The unfortunate sequence of events began with the passing of a Cavachon on 5 October 2023, followed by a Bernedoodle the following day. 

Both incidents took place in fields believed to be situated in Kovan. 

These fields have been identified as Parry Field, Parry Avenue, Philips Avenue, Sandilands Road, and other surrounding areas.

It was reported that two of the dogs were nibbling on the grass while playing on the field. 

However, just a few hours later, they died, allegedly due to poisoning.

Parry Avenue Field to Reopen on 19 November 2023

Well, the field in Parry Avenue is scheduled to reopen on Sunday (19 November 2023), following its temporary closure due to the passing of three dogs.


This decision comes in light of a thorough investigation that found no evidence of contamination in the grassy area. 

Responding to inquiries, the Animal and Veterinary Service (AVS) and the Singapore Land Authority (SLA) issued a joint statement confirming that no additional cases have been reported since.

According to the statement from AVS, the investigation first began on 7 October 2023, following reports of the death of three dogs who had frequented the field and its surroundings.

No Similar Cases Reported in Other Areas in Singapore

NEA said that it has conducted comprehensive testing of environmental samples taken from both the field and its surrounding areas.

During the investigation, the authorities spoke with the dog owners and consulted with the veterinarians. 

They cordoned off the site to facilitate their inquiries as part of the safety measures.

Additionally, the authorities took proactive steps by issuing an advisory to all licensed veterinarians in Singapore. 

They also reached out to dog owners residing in the Parry Avenue vicinity, situated off Yio Chu Kang Road, urging them to report any similar cases.

The agencies report that no similar incidents have been brought to their attention in the vicinity or elsewhere across Singapore.

However, since two of the deceased dogs had already been cremated before the investigation began, laboratory tests to determine the cause of their illnesses and death were not possible.


Third Dog Didn’t Die Due to Poisoning

While the first two dogs’ fatalities were linked to poisoning, the third dog is believed not to have died for the same reason.

The third dog, a Husky, died on 5 October 2023. 

A thorough examination of the dog’s remains at the AVS, including an analysis of samples to detect potential toxins, revealed no evidence of poisoning. 

Furthermore, the dog’s activities around the field were limited to the vicinity, and there were also no reported seizures in the dog.

The statement also clarified that no recent vector-control treatment, which could potentially be a source of contamination, had been conducted within the field. 

Reader: What is the vector-control treatment?


Well, vector-control treatment typically involves spraying insecticides to curb mosquito breeding.

The investigation into this situation involved rigorous testing of environmental samples taken from both the field and its surroundings, specifically to detect any toxic substances that could have played a role in the dogs’ death. 

These tests did not yield any evidence of poison or harmful substances capable of causing harm to the dogs.

In response to inquiries, AVS and SLA disclosed that they had collected and tested over 100 soil samples as part of their investigation.

As a precautionary measure, the authorities also advised dog owners to exercise vigilance when their pets are in public areas.

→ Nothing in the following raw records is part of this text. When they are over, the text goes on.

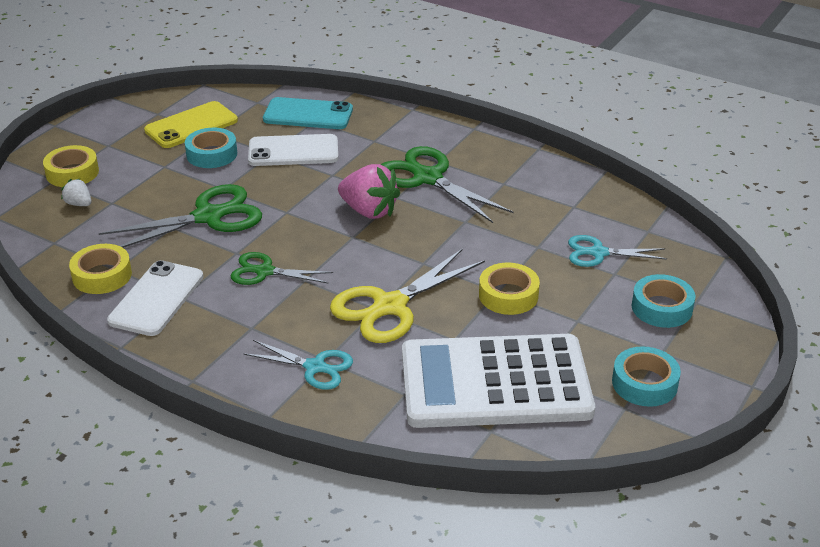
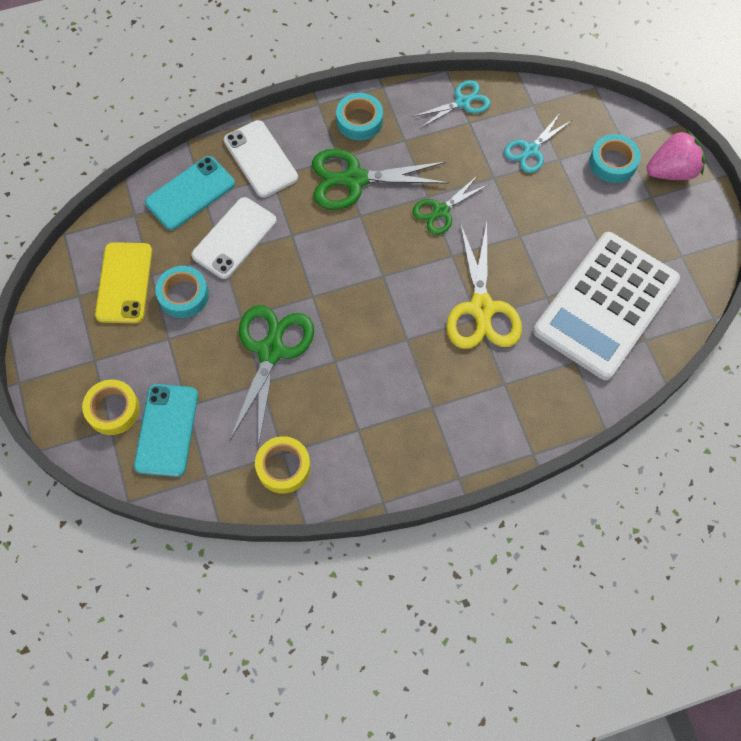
camera: 50 degrees left, 30 degrees up
white strawberry [61,179,91,206] -> turquoise phone [134,384,198,477]
white phone [107,260,203,336] -> white phone moved to [224,120,298,198]
green scissors [231,252,333,285] -> green scissors moved to [412,175,489,235]
turquoise scissors [243,340,353,390] -> turquoise scissors moved to [412,80,490,128]
pink strawberry [338,164,400,219] -> pink strawberry moved to [646,129,705,180]
yellow tape [479,263,540,315] -> none
turquoise tape [612,346,681,407] -> turquoise tape moved to [336,93,383,140]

This includes ensuring dogs are leashed to minimise the risk of injury.


What to Do if Your Dog Is Poisoned

If you have a hunch that your dog might have been poisoned, taking immediate action is crucial. 

The first step is contacting a veterinarian or an emergency animal clinic immediately. They will require essential details like the food your dog has eaten, the location of their last playtime, when the symptoms began, and any noticeable shifts in behaviour.

Although you might be tempted to take matters into your own hands, staying away from DIY remedies without seeking professional guidance is advisable. 

Signs of poisoning can manifest in various ways, including vomiting, diarrhoea, excessive drooling, seizures, trembling, and more.